You initially have 72 possibilities (9 choices for the heavier weight and 8 for the lighter one). There are 81 possible different outcomes that the 4 weighings could give you (3 on each weighing 3*3*3*3=81). This suggests that it should be possible (I appreciate this is not a proof). Now it is a good idea on each weighing to try to divide the remaining possibilities into 3 roughly equal groups. For example on the first weighing it would be nice if you were left with 24 remaining possibilities if the left side is heavier, 24 remaining possibilities if the right side is heavier and 24 remaining possibilities if they balance. Such an even split might not be possible but you must keep all 3 groups less than or equal to 27 (you cannot distinguish between 28 possibilities in just three weighings). This should suggest at least what the first weighing should be. Then try to continue in this in this vein on subsequent weighings.

I think this is a much more practical method for attempting to solve it than to try and come up with a long term strategy from the beginning.

Ok, me again.

I keep the premise to distribute in the groups a, b, c and denoting further with 1,2,3

First experiment a vs. b I consider a<>b. One further weighing a vs c or b vs. c is sufficient to establish the order e.g. a>b>c...

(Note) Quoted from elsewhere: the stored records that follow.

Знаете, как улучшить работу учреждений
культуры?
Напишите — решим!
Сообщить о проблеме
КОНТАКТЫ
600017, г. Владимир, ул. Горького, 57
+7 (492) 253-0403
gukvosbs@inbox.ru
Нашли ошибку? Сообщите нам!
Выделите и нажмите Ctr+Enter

Now you only have to wiegh two of the heavy fraction against each other which gives the heavy (assmue a is the heavy fraction if a1=a2 then a3 is the heavy, otherwise the heavier is), and two of the light fraction.

For the case a=b I have found the solution also:

weigh 1 ggainst 2 and 2 against 3 to establish the group in which the heavy and the light are. Then weigh from the heavy or the light two of one number group.

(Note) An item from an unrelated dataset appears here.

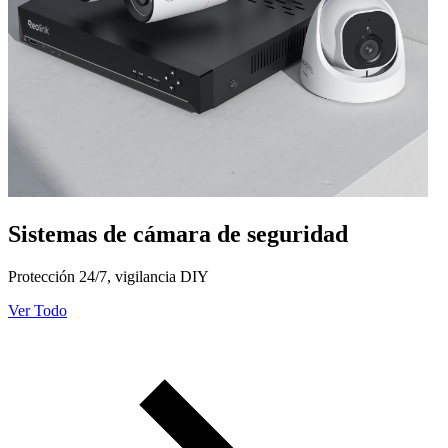
Sistemas de cámara de seguridad
Protección 24/7, vigilancia DIY
Ver Todo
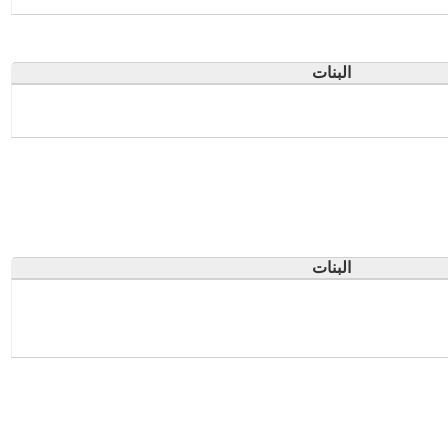
البنات
البنات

Assume 1>2>3 Then weigh a1 against b1 if they are the same then c1 is the heavy and c3 the light.

Originally posted by Ponderable
First experiment a vs. b I consider a<>b. One further weighing a vs c or b vs. c is sufficient to establish the order e.g. a>b>c...

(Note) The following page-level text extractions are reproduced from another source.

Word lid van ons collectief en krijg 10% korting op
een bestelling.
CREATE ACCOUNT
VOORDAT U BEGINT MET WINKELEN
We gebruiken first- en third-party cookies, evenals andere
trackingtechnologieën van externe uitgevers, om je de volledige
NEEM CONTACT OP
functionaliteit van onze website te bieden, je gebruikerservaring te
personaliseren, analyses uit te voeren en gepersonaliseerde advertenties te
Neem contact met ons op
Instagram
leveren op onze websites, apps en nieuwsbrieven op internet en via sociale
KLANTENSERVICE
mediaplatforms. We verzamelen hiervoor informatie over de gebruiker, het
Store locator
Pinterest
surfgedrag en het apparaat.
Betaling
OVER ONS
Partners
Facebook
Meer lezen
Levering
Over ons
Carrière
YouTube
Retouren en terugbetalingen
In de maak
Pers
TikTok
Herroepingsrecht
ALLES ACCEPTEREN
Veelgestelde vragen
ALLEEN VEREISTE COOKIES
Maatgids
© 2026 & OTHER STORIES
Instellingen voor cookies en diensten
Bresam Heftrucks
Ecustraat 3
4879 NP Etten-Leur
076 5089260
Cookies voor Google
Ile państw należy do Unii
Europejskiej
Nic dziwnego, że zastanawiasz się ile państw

This is not true. Say a<b and a<c.

Originally posted by Ponderable
weigh 1 ggainst 2 and 2 against 3 to establish the group in which the heavy and the light are.

Again this doesn't work. What if 1<2 and 3<2?

Impossible.

For example, with only three weights it takes three attempts to solve and you expect to solve with nine weights in four attempts?

Originally posted by iChopWoodForFree
Impossible.

For example, with only three weights it takes three attempts to solve and you expect to solve with nine weights in four attempts?

I'm not sure how to answer such a post other than to present the answer. I assure you it is possible. It is not easy and no one's answers have even come close yet but I did give a hint as to how to attack the problem a few posts back. If no one gets close soon then I'll start to give bigger clues.

Originally posted by Zuggy
I'm not sure how to answer such a post other than to present the answer. I assure you it is possible. It is not easy and no one's answers have even come close yet but I did give a hint as to how to attack the problem a few posts back. If no one gets close soon then I'll start to give bigger clues.

Is the balance such that I can tell the difference between:

1 regular vs. 1 light
1 heavy vs. 1 light

?

If so, I might have an answer.

Hmm, from re-reading the thread, it looks like the answer to my question is "no". 😞

Each step I will choose the outcome that gives the highest number of possibilities.

*1.abcd < efgh

Possibilities:

ae af ag ah ai be bf bg bh bi ce cf cg ch ci de df dg dh di ei fi gi hi

We know that if any of the odd weights is abc or d then that is the light weight and if it is def or g then that is the heavy weight. This is why there are only 24 possibilities instead of 48.

2.abfg>icde

cf cg ch df dg dh ei fi gi hi

3.cef>dig(if = then weigh c against d or weigh f against g to answer. If < then c must be the light weight, finding the heavy weight between fgh is trivial)

ei fd fi

4.ed<ab then d is light f is heavy
4.ed=ab then i is light and f is heavy
4.ed>ab then i is light and e is heavy.

*abcd=defg also gives 24 possibilities. However, there are only 12 different pairs so the method is much simpler. This is why I decided not to include it in my solution.


I guess i owe you an apology.

Since you were so certain it could be done I found myself compelled to look deeper.